Assignment = Copy the data word for word, from its first line up to and including the line that contains "What is the label of the 2nd".

Task inputs =
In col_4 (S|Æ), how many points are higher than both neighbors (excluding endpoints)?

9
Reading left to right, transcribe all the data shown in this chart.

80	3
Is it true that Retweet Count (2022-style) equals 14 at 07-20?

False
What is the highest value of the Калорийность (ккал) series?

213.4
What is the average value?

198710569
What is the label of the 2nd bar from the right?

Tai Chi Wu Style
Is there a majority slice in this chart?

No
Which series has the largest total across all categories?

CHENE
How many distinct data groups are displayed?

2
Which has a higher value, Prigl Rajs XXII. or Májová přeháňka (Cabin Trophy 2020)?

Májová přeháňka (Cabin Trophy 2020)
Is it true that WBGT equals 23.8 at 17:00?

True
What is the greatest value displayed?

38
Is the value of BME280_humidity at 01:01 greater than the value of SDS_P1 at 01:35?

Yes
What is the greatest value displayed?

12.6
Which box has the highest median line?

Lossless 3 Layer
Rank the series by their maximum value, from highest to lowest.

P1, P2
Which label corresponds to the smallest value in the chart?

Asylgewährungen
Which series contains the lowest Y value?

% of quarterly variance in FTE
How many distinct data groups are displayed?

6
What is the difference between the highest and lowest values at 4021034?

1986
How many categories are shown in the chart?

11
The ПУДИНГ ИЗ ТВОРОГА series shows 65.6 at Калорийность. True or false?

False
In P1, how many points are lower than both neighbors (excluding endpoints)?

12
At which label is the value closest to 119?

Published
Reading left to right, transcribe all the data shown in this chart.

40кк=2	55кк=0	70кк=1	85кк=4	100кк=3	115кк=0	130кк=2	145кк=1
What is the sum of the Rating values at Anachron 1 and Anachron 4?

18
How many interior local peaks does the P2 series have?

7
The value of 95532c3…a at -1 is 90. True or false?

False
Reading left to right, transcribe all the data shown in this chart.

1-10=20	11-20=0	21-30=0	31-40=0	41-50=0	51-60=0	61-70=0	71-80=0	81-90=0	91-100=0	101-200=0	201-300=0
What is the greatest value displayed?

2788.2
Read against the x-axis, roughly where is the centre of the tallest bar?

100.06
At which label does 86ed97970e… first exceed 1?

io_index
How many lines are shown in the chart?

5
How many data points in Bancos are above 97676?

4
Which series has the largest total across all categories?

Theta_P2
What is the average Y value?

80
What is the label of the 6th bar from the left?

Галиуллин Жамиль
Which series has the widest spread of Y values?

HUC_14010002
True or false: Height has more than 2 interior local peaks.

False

Output for this task =
In col_4 (S|Æ), how many points are higher than both neighbors (excluding endpoints)?

9
Reading left to right, transcribe all the data shown in this chart.

80	3
Is it true that Retweet Count (2022-style) equals 14 at 07-20?

False
What is the highest value of the Калорийность (ккал) series?

213.4
What is the average value?

198710569
What is the label of the 2nd bar from the right?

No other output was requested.